Exercise instructions: Please show every line from the entries that carries the word "outlines".

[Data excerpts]
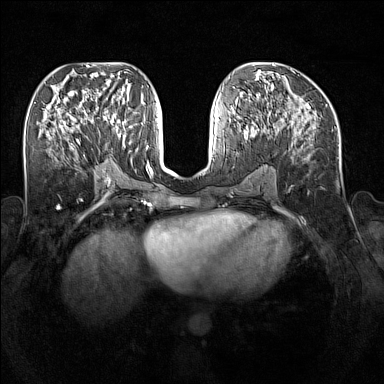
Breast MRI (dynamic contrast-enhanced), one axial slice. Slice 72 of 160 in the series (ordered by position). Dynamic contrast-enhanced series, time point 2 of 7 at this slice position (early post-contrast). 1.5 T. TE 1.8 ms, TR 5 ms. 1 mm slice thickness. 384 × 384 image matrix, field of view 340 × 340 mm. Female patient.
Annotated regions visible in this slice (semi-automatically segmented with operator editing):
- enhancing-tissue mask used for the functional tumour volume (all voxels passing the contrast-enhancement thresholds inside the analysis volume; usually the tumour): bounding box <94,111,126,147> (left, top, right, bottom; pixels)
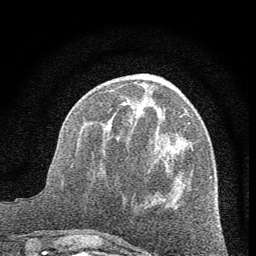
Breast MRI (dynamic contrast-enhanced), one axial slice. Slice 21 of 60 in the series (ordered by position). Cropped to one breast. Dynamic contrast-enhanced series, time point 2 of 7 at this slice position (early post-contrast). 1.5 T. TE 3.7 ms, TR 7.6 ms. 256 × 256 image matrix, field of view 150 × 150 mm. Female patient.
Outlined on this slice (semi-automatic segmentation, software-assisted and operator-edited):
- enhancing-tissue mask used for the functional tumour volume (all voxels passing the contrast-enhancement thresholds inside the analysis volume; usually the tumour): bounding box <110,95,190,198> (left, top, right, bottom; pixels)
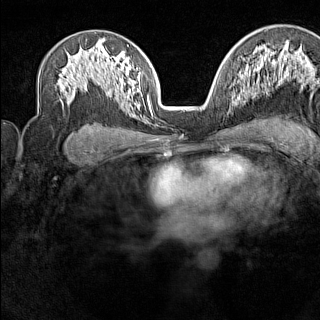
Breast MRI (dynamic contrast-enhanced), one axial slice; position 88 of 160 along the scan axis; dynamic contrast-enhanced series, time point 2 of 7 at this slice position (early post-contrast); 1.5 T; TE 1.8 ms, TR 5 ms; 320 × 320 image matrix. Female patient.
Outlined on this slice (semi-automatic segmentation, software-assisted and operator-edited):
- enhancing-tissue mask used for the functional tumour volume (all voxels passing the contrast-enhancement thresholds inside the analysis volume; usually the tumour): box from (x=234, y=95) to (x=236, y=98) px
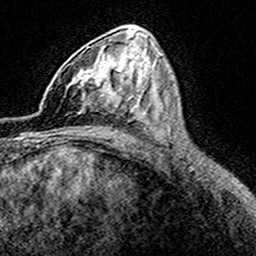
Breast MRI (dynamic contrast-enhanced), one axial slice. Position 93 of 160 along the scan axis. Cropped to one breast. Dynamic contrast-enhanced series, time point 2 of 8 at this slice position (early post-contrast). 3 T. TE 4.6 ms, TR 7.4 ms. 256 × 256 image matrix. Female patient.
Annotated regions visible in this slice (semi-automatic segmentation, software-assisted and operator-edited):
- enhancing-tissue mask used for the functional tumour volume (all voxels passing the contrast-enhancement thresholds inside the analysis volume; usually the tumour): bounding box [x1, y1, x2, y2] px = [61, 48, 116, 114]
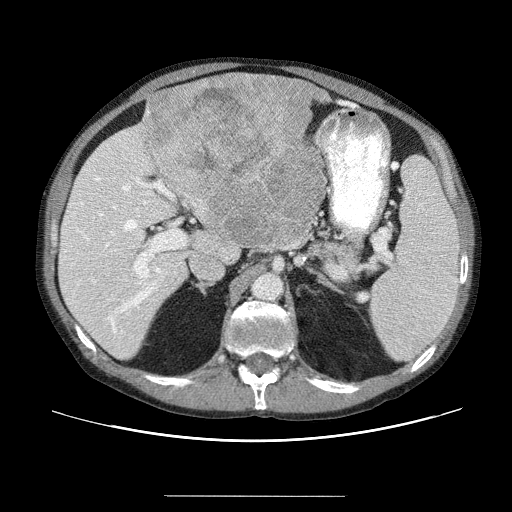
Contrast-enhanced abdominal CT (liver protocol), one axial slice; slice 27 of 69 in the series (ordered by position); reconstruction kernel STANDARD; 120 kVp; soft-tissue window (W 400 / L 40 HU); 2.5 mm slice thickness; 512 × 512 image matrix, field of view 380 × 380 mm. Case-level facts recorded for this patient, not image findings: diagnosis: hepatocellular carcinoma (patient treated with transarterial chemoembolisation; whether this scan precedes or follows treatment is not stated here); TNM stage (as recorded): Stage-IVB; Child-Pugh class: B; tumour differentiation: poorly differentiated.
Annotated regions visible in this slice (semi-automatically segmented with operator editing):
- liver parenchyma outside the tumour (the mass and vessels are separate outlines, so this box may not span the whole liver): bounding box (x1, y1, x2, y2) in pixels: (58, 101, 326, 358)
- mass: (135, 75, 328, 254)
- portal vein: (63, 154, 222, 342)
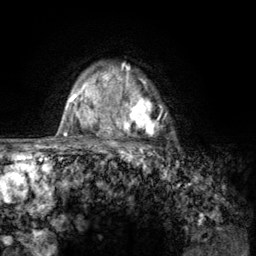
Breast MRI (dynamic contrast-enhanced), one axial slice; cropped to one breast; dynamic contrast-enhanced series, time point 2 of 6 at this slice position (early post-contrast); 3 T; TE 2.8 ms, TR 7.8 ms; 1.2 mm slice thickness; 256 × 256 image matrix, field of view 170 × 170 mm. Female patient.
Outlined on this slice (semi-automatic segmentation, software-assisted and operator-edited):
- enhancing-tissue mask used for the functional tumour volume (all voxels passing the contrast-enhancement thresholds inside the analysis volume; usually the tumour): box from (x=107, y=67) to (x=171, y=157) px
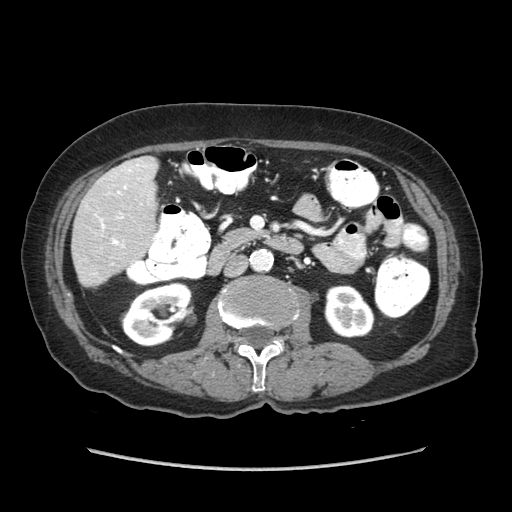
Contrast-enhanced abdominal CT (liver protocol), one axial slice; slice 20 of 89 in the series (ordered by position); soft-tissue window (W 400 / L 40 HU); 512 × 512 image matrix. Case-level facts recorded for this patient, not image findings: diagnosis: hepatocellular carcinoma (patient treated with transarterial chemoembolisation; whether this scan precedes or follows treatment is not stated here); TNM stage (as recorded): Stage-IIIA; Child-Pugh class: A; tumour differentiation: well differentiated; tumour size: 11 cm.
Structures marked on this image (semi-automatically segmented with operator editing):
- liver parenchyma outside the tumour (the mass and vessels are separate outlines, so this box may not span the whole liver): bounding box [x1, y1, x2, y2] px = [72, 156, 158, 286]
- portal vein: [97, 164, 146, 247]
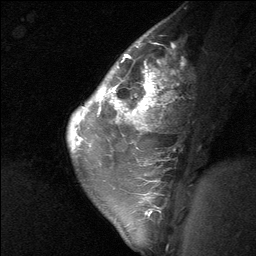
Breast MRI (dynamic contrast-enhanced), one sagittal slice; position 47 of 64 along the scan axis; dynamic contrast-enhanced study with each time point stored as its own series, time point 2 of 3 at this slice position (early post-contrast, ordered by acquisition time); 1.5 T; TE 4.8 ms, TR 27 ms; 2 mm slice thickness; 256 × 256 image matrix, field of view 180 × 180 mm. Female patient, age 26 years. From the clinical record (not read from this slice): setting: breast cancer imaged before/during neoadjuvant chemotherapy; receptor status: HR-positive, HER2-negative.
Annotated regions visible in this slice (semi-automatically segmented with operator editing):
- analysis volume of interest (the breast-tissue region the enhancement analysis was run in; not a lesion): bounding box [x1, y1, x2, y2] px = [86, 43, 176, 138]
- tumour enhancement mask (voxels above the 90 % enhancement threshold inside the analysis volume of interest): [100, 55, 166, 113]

Solved problem:
- liver parenchyma outside the tumour (the mass and vessels are separate outlines, so this box may not span the whole liver): bounding box (x1, y1, x2, y2) in pixels: (58, 101, 326, 358)
- liver parenchyma outside the tumour (the mass and vessels are separate outlines, so this box may not span the whole liver): bounding box [x1, y1, x2, y2] px = [72, 156, 158, 286]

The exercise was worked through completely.